Até o momento, o placar está em 2 a 0: o relator, ministro Nunes Marques, votou pela procedência parcial do pedido, sendo acompanhado pelo ministro Alexandre de Moraes. O julgamento ocorre em ambiente virtual e a previsão é que seja concluído até o dia 11 de maio. O ministro Flávio Dino declarou-se impedido para julgar o caso.
🔎 Contexto: A lei foi criada em fevereiro de 2025, no contexto da greve dos motoristas de ônibus, no qual o prefeito Eduardo Braide (PSD) determinou que a prefeitura contratasse, em caráter emergencial, transporte por aplicativo quando a frota mínima de 60% dos ônibus não fosse mantida durante as greves.
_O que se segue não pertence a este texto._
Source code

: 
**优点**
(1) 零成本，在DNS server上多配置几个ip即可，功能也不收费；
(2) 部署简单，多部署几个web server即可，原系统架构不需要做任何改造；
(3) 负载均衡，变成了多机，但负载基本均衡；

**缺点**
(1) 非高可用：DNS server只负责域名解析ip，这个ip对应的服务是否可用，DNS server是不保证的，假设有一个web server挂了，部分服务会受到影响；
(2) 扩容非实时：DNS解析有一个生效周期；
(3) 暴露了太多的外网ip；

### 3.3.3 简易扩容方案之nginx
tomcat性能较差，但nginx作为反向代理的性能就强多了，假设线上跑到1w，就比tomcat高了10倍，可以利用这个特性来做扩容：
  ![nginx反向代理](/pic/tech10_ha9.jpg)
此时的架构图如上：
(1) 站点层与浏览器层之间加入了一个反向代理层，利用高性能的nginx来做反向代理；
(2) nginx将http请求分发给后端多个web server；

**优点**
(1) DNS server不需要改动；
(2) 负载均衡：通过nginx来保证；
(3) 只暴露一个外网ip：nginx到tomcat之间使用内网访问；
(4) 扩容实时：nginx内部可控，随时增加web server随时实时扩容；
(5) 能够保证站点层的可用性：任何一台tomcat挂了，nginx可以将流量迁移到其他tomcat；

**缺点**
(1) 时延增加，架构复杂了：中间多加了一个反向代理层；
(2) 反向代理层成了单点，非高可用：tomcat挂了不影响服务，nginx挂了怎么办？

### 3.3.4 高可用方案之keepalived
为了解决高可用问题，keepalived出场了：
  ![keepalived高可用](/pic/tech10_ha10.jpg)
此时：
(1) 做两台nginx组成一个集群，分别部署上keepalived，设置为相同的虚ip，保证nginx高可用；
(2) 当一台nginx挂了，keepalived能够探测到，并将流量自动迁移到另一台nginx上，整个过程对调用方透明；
Para pagar o serviço excepcional aos aplicativos, o prefeito autorizou mecanismos de compensação financeira, retirando os recursos dos subsídios que eram pagos às empresas de ônibus de São Luís.
CNT contesta
Após as medidas da prefeitura, a Confederação Nacional do Transporte (CNT) alegou que o Município de São Luís usurpou a competência da União para legislar sobre o transporte, e violou princípio jurídico ao interferir, de forma unilateral, nos contratos de concessão que existem entre a Prefeitura e as empresas de ônibus.